Monday, November 10, 2008

The Tranny at the Checkout and the Phone in the Pool

"Don’t do drugs because if you do drugs you’ll go to prison, and drugs are really expensive in prison."

John Hardwick

Last month, I realised that I'm sitting on a big pile of tea leaves I bought from India and I have yet to start drinking any of them. One reason was that I did not own a proper mug big enough for my appetite, and brewing teensy cuppas are not at all labour effective (and I consider any labour from my part to be too valuable to squander so unproductively). I needed one of those big ass bowl mugs that people sometimes eat instant noodles from. D-cups, at the very least.

So, to cut pointless story short, there I was at the checkout counter in the Parkson Grand in Mahkota paying for this nice bowl glazed-ceramic mug I chose and there was this short Malay girl behind the till (who is not the titular tranny, be patient). After handing me my change, she wrapped up my mug with some paper.

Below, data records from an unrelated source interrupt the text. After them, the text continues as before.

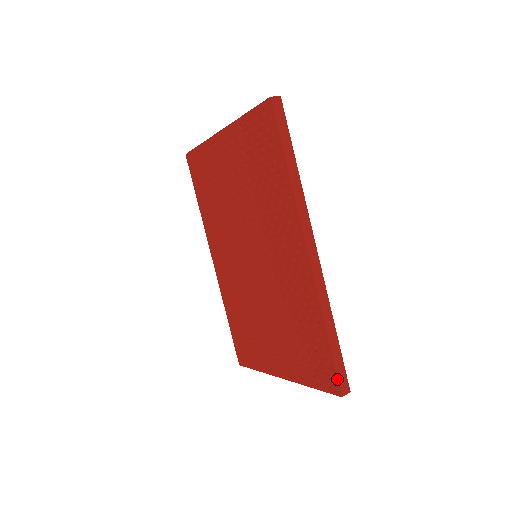
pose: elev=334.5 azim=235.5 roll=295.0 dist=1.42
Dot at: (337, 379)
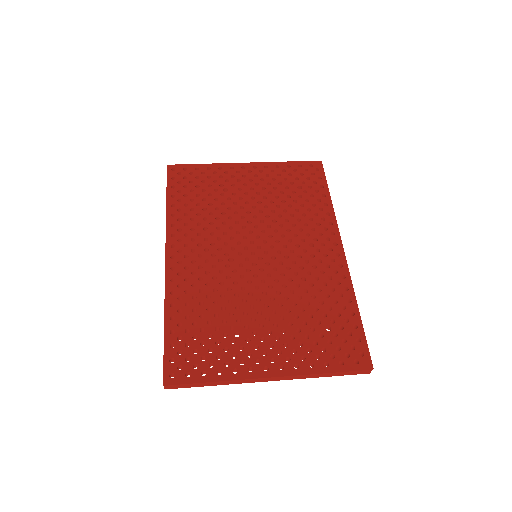
Dot at: (369, 352)
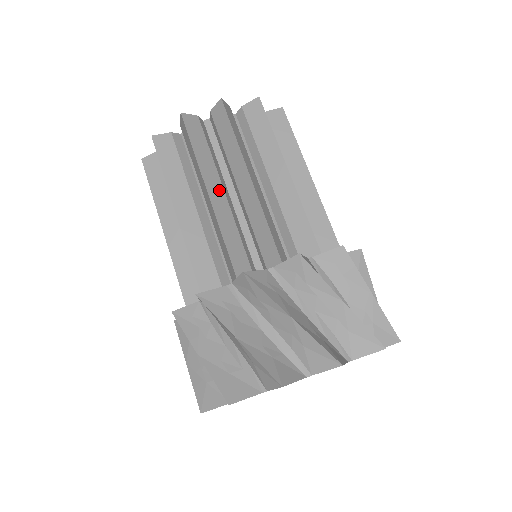
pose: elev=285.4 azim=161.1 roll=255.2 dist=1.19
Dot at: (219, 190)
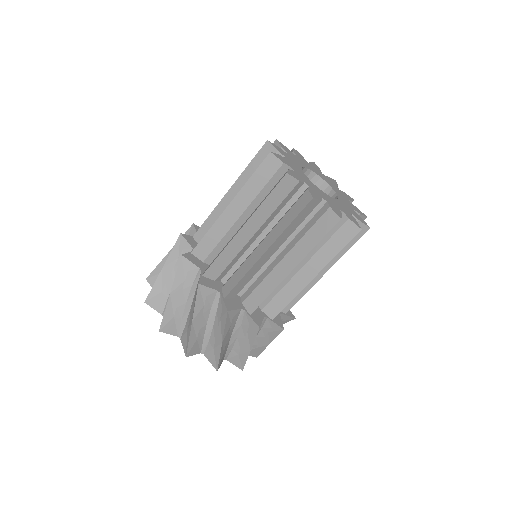
Dot at: (273, 251)
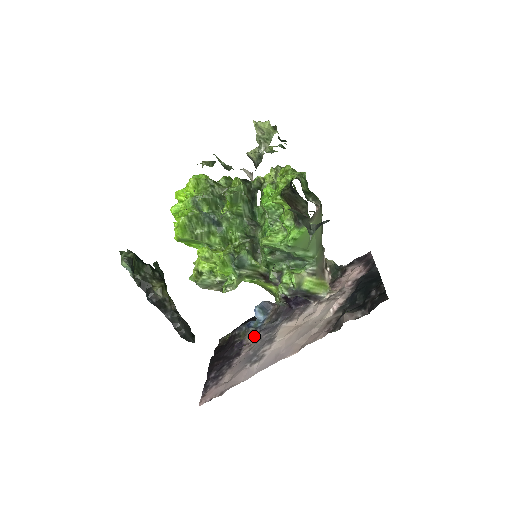
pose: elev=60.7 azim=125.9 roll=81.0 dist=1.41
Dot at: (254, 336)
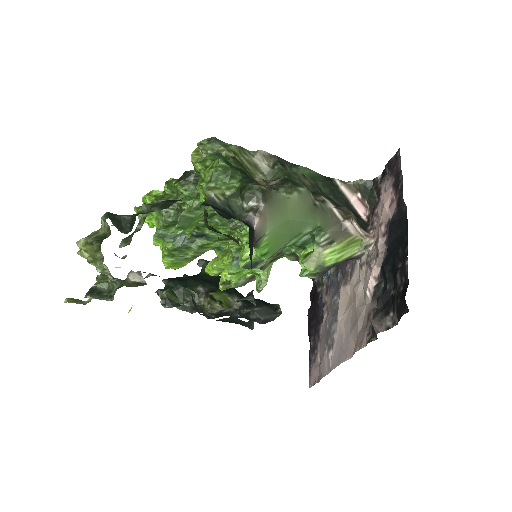
Dot at: (328, 292)
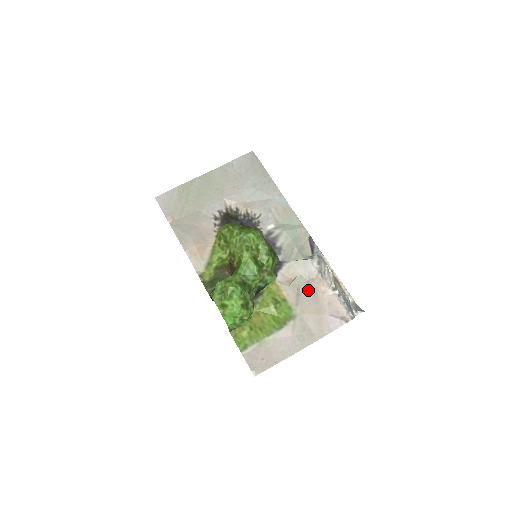
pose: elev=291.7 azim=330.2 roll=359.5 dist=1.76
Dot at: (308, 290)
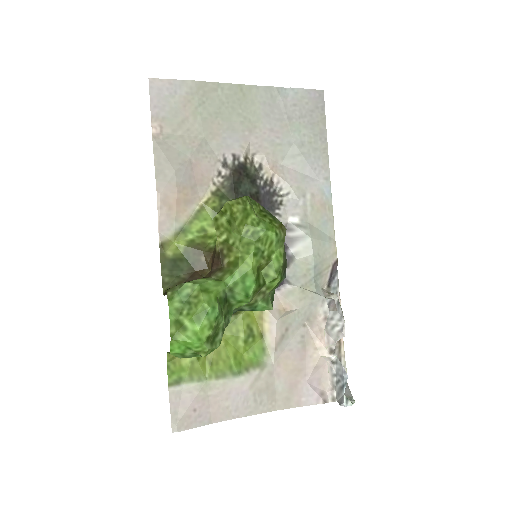
Dot at: (299, 336)
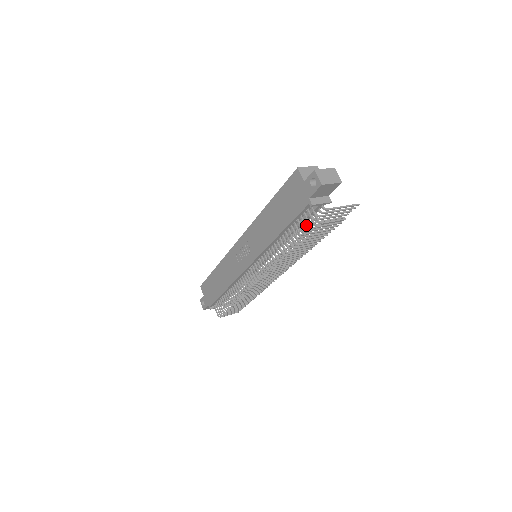
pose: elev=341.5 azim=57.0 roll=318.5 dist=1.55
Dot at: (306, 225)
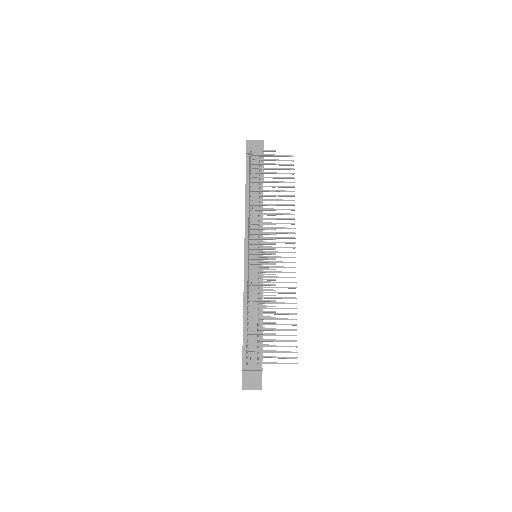
Dot at: (259, 178)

And then, just as she was reaching for a plastic bag, I remembered just in time to stop her.

"Tak nak plastik," I said. No plastic, please. That's me; responsible citizen of Planet Earth who gives a fuck enough to say three words. Plus, I think I could definitely handle a bit of ceramic walking between the checkout and my car.

She instantly glazed over, and stared confusedly back at me. It's like she's on the verge of spouting some computerised error message; "Does not compute, critical system failure." Shit, I thought I was going to be the first guy ever to get a Microsoft Blue Screen of Death out of a human being.

"Huh," she finally managed.

"Tak nak beg plastik," I repeated and gestured for my paper-wrapped mug. Gimme. I want it to go. I'll eat it while I walk. Chop chop, lady. Ain't got all day.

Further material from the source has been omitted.